According to a report in Crain’s New York Business, 46 medallions sold for $186,000 apiece. A 6% premium that's owed to the auction house pushed the price to around $198,000 per medallion, or $9.1 million in total.
Taxi medallion prices topped $1 million in 2013 and reached $965,000 at an auction held by the city in early 2014, Crain’s noted.
Crain’s reported that while the latest auction was closed to the press, one observer described the bidding as proceeding in small increments between two parties. The $186,000-per medallion bid was for all 46 of the placards, which prevented the auction house from accepting one-off bids that would have priced a single medallion north of $200,000, Crain’s noted, adding that the winning bidder is expected to lease the medallions to a fleet operator.
Falling medallion prices have impacted several Big Apple credit unions. NCUA in June placed medallion lender LOMTO FCU, Woodside, N.Y., into conservatorship.

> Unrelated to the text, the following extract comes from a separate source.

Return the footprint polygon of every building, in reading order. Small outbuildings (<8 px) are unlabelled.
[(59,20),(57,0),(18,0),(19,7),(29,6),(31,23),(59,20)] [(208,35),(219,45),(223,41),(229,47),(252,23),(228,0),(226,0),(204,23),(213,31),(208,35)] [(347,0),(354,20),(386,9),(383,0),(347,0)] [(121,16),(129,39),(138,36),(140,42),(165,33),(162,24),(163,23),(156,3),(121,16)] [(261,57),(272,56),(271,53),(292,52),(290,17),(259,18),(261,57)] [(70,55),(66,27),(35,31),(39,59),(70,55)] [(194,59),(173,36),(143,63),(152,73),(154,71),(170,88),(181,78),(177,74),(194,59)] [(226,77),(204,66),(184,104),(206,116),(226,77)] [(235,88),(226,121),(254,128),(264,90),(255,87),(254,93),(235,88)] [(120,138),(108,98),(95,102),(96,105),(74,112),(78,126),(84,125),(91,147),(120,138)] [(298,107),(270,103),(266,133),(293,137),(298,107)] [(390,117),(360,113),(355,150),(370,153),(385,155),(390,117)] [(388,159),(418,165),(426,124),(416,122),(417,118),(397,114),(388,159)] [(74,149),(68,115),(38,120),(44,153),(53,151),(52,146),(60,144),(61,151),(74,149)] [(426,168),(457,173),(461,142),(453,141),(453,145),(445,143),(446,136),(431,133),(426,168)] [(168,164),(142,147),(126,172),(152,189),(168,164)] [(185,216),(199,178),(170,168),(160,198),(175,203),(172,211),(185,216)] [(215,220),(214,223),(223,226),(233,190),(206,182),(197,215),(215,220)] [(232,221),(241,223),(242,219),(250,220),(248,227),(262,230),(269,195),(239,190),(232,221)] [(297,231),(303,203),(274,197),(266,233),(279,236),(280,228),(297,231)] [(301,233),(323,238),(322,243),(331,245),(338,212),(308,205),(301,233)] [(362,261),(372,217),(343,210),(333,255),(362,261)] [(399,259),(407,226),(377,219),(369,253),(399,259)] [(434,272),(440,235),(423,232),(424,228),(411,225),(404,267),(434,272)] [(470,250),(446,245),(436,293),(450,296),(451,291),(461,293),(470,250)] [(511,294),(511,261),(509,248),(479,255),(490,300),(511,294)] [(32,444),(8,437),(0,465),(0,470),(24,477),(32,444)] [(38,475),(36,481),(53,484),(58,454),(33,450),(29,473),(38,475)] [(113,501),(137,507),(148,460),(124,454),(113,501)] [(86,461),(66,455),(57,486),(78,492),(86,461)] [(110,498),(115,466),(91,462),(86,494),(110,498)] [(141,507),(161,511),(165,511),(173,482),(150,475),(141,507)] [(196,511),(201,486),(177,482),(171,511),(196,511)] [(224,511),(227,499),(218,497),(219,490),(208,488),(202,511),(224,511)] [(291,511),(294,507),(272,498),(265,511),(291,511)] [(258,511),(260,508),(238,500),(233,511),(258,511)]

LOMTO is the third taxi-medallion CU the agency has taken action against as the value of medallions in New York City, which are required in order to legally drive a cab, have plummeted. That has led many members to default on their medallion loans.
Such defaults led to the conservatorship of the $1.8-billion Melrose Credit Union earlier this year and, prior to that in September of 2015, the conservatorship of another taxi medallion lender, Montauk CU. It was later merged into Bethpage FCU.